For that analysis, I compare the difference between the two against the average performance by either party in each state going back to the 2000 election. That involved two Republican and two Democratic winners, with each having a reelection scenario. In the table below, column 3 designated “avg. win margin” indicates the average win for the GOP in that state for presidential candidates since 2000. For example, the 10.5 figure for Georgia indicates that the Republican candidate carried that state by an average of 10.5 points. Conversely, a figure like -17.25 for California indicates the Republican candidate lost that state by an average of 17.25 points.
In column 4 designated “today’s margin,” that is the estimated Trump performance in that state as of today and is derived from taking the average difference of all the polls in that state. If there is “n/a” in that column, it indicates that there is either no polling data from those states or, in the case of only one poll, it is more than six months old.
Obviously, the greater number of polls, the greater the accuracy of the final result/prediction. And what should be further obvious is that traditional swing states receive more attention from polling companies. For my purposes, although some consider Pennsylvania a swing state, this writer does not.
The results thus far are:
|State||No. polls||Avg. win margin||Today’s margin||Traditional||Prediction|
What does this all indicate? There are 24 GOP/red states, 7 swing states, and 19 Democratic/blue states. In 6 of the red states, there is no data so we can assume they will remain red. In another 6 states, Trump is performing close to the historical average and they are likely to remain red also. In only one state- West Virginia- is he performing above the average. But, in 11 states he is performing well below the historical win margin. If we designate a 3-point margin for “toss-up” category, then Trump has delivered Arizona, Georgia and Kansas into that category. South Carolina, Utah and Missouri are dangerously close and headed into that category unless something changes.
Trump promised to change the electoral map by picking up traditionally blue states, especially through the Rust Belt with his worker-first populist rhetoric.

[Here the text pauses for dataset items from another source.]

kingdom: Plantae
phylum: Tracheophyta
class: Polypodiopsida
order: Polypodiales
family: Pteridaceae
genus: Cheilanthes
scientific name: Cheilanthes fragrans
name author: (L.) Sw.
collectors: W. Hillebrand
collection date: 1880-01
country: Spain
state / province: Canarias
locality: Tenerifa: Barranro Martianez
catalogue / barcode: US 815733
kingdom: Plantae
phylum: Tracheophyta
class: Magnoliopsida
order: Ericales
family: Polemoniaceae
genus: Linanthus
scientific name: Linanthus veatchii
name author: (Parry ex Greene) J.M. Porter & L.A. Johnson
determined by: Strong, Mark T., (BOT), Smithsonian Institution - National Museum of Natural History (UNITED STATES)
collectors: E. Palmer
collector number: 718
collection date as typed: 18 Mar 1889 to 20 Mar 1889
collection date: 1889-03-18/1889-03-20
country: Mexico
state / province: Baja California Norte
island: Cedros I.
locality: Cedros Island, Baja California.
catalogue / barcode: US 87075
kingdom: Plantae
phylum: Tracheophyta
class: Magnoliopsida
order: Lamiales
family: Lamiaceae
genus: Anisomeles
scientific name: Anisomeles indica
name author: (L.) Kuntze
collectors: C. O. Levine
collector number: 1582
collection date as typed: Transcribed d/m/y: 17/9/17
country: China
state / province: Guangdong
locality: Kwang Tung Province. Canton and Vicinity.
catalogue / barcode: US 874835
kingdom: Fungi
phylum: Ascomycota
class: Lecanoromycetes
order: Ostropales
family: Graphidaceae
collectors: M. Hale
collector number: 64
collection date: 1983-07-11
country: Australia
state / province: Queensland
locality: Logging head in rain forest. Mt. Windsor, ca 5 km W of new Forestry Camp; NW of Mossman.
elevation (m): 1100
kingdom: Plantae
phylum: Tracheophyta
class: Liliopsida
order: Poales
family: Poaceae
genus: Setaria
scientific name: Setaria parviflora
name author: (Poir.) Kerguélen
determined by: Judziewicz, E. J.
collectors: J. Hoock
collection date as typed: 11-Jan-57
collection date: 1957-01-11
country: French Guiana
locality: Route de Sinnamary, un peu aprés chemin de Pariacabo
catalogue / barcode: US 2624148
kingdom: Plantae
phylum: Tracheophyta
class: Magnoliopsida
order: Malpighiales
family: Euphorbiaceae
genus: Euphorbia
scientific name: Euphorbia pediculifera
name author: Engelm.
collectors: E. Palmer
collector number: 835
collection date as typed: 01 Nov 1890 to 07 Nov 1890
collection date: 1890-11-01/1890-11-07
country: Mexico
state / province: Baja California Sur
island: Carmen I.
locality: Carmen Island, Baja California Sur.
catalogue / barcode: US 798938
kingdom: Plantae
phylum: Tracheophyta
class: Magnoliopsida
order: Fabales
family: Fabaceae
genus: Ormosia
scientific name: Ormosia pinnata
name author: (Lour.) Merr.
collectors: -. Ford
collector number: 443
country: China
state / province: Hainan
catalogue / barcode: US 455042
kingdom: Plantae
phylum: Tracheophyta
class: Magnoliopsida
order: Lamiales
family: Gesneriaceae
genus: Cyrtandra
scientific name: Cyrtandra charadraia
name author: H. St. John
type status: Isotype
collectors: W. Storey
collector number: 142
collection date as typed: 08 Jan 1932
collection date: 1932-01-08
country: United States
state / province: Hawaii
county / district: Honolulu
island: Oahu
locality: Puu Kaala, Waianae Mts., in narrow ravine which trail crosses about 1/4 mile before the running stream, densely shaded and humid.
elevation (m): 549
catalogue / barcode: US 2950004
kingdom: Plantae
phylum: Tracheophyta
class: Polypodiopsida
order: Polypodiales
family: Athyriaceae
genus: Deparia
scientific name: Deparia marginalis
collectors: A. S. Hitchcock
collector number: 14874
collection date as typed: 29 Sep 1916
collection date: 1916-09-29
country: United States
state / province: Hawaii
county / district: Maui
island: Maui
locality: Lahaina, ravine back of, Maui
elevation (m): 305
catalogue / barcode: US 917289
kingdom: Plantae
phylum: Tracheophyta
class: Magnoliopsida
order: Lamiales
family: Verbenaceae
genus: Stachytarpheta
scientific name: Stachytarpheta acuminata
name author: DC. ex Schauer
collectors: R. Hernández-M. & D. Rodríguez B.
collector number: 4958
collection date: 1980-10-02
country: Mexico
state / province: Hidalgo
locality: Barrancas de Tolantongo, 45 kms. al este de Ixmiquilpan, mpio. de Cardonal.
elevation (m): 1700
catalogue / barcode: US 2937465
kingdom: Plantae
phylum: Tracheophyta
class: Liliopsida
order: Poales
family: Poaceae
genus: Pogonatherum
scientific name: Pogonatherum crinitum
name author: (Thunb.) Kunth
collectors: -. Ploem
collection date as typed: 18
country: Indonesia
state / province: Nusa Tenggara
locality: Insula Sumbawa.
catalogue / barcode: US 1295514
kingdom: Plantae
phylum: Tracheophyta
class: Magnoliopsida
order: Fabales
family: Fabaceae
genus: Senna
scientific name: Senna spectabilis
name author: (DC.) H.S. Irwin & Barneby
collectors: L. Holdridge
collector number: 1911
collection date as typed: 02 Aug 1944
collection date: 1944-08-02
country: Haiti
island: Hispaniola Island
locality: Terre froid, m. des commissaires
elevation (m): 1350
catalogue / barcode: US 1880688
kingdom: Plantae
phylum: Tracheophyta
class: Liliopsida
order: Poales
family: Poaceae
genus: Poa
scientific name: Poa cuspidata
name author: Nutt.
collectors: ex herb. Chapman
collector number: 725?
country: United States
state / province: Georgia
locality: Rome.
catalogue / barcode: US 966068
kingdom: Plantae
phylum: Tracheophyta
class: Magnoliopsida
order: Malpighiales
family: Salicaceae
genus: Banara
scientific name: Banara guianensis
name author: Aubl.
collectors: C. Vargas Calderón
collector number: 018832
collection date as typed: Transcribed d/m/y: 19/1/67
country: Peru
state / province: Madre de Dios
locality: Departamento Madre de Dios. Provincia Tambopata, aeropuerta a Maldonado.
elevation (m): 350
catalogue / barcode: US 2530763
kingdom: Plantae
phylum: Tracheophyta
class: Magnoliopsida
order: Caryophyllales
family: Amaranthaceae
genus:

However, he is showing an improvement in only Oregon, Maine and Connecticut, yet not enough to win those states. As for those Rust Belt states, he is performing worse than the average in Wisconsin and about the same (slightly worse) in Pennsylvania and Michigan. I am leaving Ohio and Iowa out because they are swing states. Hence, it is safe to say that Trump is not changing the electoral map for the better.
As for the seven swing states, in only Nevada is he performing better than the past for GOP candidates. BUT, that is more than made up for the fact that North Carolina has gone from solid red to either toss-up category at best, or a Hillary victory outright. Virginia definitely and Colorado probably are all but lost causes at this point. (NOTE: Clinton has pulled advertisements from these states). Florida is progressively drifting out of reach as is Ohio (to a slightly lesser degree).
Based upon these figures with “swing states” being any one where the margin designated in column 4 is less than 3 points, Clinton would win with 302 electoral votes to Trump’s 164 without the new swing states. Although not on the order of a Mike Dukakis loss, Trump’s projected loss would be more in line with the loss of Bob Dole in 1996.
Bottom line: no matter how you look at it, Trump is headed for a resounding defeat on November 8th unless things seriously change. In short- vote your conscience.